Gambia sues Myanmar over Rohingya genocide

THE HAGUE: The Gambia, a small mainly Muslim West African state filed a lawsuit at the International Court of Justice against Myanmar for the country’s atrocities against the Rohingya population. 

The Gambia’s case against Myanmar‘s “ongoing genocidal actions” against the Rohingya triggers a judicial process before the world’s highest court and could be a significant turning point.

The Gambian gambit

Gambian filed a complaint with the full support of the 57-member Organization for Islamic Cooperation (OIC) is the first international legal attempt to bring Myanmar to justice over the crisis.

In the ICJ lawsuit being led by Attorney General and Minister of Justice of the Gambia Abubacarr M Tambadou, The Gambia alleges Myanmar breached the 1948 UN Genocide Convention with its bloody 2017 crackdown on the Rohingya Muslims.


“It’s inspiring” that The Gambia — a half a world away from Myanmar filing the case to get justice for Rohingyas, who are an ethnic and religious minority in Myanmar.

Hundreds of refugees gathered at one of the camps in Bangladesh on Tuesday morning, chanting “Gambia, Gambia” and raising their fists.

Prayers and slogans were chanted for Gambia for filing the case against Myanmar.

Videos of survivors of the genocide demanding justice is also being widely shared on social media.

With the internet is back in the camp, Rohingya refugees including children watch the hearing of ICJ in the genocide case against Myanmar.
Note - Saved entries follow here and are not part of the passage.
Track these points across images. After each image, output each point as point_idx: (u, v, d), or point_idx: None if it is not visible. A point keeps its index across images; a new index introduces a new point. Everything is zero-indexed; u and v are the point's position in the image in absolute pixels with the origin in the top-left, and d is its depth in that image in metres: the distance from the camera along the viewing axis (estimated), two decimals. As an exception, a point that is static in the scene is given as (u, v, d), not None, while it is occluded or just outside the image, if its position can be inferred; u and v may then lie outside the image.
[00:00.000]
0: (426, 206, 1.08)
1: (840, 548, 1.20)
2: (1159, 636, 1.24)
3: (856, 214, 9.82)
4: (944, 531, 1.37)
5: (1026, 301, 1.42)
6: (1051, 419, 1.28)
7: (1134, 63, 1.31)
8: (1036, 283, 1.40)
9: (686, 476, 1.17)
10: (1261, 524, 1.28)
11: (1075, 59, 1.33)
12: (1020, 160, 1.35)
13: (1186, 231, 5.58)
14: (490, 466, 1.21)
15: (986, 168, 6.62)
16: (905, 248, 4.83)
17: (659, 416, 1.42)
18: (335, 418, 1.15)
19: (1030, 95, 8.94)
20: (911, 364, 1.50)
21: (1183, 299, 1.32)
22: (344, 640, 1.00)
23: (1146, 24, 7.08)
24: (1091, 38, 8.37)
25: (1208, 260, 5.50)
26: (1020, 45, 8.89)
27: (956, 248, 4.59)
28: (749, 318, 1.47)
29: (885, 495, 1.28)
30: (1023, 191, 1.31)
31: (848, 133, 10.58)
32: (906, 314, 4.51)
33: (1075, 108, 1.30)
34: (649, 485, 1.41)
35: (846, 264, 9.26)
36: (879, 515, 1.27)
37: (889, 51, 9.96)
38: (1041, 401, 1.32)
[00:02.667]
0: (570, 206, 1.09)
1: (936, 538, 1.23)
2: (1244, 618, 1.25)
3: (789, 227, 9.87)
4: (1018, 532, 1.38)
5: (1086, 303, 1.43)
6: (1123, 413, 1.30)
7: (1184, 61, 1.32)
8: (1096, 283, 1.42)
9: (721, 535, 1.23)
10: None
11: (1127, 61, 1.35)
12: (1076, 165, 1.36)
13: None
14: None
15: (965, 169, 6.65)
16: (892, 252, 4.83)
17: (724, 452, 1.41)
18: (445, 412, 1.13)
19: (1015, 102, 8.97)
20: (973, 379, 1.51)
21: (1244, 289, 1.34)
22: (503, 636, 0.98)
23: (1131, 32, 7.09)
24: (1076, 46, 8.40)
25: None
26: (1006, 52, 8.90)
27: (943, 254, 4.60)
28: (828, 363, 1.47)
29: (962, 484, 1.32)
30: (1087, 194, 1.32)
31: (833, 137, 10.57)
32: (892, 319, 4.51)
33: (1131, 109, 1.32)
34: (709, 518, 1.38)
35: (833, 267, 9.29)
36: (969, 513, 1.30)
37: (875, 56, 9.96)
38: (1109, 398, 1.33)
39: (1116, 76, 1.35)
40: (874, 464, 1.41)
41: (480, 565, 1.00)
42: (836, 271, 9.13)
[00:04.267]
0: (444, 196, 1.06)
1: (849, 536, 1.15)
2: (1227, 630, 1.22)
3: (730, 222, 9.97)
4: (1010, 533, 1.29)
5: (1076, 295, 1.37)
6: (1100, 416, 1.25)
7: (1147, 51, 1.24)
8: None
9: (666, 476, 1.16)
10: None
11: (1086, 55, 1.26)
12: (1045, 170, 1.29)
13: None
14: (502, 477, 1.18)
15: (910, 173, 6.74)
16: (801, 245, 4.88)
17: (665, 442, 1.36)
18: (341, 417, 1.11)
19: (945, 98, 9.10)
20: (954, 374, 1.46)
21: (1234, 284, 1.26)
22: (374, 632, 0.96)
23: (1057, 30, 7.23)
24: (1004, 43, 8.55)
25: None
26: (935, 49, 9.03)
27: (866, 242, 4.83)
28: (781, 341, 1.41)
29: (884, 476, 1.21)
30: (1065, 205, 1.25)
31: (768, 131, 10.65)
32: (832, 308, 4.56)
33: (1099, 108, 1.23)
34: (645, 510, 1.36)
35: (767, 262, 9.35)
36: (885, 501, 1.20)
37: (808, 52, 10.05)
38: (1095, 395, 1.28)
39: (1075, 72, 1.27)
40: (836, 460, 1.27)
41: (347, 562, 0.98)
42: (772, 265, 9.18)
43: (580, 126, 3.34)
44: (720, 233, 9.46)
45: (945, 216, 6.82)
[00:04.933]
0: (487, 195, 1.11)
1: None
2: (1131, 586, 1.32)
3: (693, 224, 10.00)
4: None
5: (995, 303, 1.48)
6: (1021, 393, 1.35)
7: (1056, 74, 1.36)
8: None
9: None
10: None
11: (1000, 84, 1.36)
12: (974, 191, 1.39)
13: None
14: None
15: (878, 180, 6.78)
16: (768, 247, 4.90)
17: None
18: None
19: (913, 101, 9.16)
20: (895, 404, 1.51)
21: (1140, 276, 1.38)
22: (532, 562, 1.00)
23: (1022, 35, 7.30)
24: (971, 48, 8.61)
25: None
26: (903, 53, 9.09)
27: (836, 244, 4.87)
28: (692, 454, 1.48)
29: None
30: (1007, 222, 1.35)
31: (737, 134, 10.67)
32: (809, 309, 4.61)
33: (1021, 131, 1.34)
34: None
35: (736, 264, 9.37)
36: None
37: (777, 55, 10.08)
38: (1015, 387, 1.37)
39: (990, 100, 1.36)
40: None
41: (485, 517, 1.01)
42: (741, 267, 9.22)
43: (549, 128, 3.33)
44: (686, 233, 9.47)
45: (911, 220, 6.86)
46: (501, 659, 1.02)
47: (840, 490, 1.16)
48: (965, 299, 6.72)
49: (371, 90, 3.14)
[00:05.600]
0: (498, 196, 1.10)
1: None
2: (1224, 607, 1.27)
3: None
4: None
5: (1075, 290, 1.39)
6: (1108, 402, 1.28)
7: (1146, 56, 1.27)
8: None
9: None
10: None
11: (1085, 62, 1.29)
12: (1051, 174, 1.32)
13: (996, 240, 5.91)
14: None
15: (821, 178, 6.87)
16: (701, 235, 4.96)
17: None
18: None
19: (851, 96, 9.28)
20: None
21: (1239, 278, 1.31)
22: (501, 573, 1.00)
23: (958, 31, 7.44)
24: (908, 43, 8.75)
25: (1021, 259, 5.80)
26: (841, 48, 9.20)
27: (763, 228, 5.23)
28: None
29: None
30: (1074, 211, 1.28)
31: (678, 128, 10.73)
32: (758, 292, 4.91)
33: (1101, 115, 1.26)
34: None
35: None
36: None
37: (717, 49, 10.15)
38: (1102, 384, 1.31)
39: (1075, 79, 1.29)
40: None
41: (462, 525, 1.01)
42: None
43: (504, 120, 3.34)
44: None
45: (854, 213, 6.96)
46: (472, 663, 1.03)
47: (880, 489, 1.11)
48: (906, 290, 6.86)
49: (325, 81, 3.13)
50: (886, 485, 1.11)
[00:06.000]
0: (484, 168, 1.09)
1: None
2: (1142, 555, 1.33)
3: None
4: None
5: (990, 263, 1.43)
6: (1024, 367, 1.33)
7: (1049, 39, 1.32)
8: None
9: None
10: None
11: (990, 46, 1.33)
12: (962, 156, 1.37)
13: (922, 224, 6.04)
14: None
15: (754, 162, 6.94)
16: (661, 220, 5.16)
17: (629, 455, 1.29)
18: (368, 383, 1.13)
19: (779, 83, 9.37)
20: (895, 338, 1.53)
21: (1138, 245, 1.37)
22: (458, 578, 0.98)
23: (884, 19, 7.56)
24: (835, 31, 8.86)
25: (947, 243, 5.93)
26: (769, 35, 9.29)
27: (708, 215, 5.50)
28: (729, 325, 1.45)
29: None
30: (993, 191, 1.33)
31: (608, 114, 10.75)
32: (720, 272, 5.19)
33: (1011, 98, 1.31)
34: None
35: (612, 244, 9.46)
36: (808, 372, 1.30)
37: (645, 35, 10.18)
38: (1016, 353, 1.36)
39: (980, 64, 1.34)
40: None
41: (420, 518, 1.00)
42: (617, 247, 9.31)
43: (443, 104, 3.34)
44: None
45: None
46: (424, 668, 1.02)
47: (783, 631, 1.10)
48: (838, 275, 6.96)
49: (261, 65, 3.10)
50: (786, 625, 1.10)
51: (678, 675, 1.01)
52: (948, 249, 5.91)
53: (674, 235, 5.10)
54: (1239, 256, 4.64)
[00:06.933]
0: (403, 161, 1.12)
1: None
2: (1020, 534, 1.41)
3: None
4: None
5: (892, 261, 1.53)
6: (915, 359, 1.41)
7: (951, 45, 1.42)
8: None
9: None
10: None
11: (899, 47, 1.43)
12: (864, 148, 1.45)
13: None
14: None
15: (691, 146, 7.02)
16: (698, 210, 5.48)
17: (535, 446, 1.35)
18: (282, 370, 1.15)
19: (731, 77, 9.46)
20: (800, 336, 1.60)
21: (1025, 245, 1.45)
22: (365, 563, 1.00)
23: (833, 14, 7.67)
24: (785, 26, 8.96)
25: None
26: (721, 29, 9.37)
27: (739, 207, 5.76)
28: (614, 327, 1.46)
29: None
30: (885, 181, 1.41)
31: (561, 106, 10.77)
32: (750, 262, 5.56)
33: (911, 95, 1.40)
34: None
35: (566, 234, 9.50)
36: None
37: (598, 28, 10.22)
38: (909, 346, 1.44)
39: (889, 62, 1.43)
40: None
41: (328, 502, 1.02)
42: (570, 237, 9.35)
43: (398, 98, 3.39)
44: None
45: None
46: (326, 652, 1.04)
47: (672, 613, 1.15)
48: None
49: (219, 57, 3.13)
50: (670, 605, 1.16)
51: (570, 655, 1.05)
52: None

A group of Rohingyas also gathered around a phone screen trying to watch what Myanmar has to say about the genocide accusation. Some even climb to the top a hill to get a stronger signal to follow the case.

Rohingya exodus

Rohingya for decades have faced persecution and pogroms in Myanmar, which refuses to recognise them as citizens and falsely labels them “Bengali” illegal immigrants.

They were concentrated in Rakhine state, the epicentre of a brutal Myanmar army offensive in August 2017.

More than 740,000 Rohingya fled into neighbouring Bangladesh, bringing with them accounts of widespread murder, rape and arson — violence that UN investigators have branded as genocide.

UN investigators have concluded that the 2017 violence amounted to genocide, with Doctors Without Borders (MSF) estimating that at least 6,700 Rohingya were killed in the first month of the crackdown alone.

Suu Kyi- from icon to pariah

From democracy champion to defending Myanmar against genocide charges, the shock decision by civilian leader Aung San Suu Kyi to face the UN’s top court risks further damaging her image overseas and deepening the siege mentality at home.

The Nobel Peace laureate has kept silent over the plight of the minority and defended the same generals who once kept her under house arrest for 15 years.

She garnered support in a country where the Rohingya have little sympathy and are widely regarded as illegal immigrants.

Yet overseas, particularly in the West and in Muslim countries, Suu Kyi’s reputation lies in tatters with multiple awards and even an honorary citizenship revoked.

Myanmar meanwhile faces a number of legal challenges over the fate of the Rohingya, including a probe by the International Criminal Court — a separate war crimes tribunal in The Hague — and a lawsuit in Argentina personally mentioning Suu Kyi.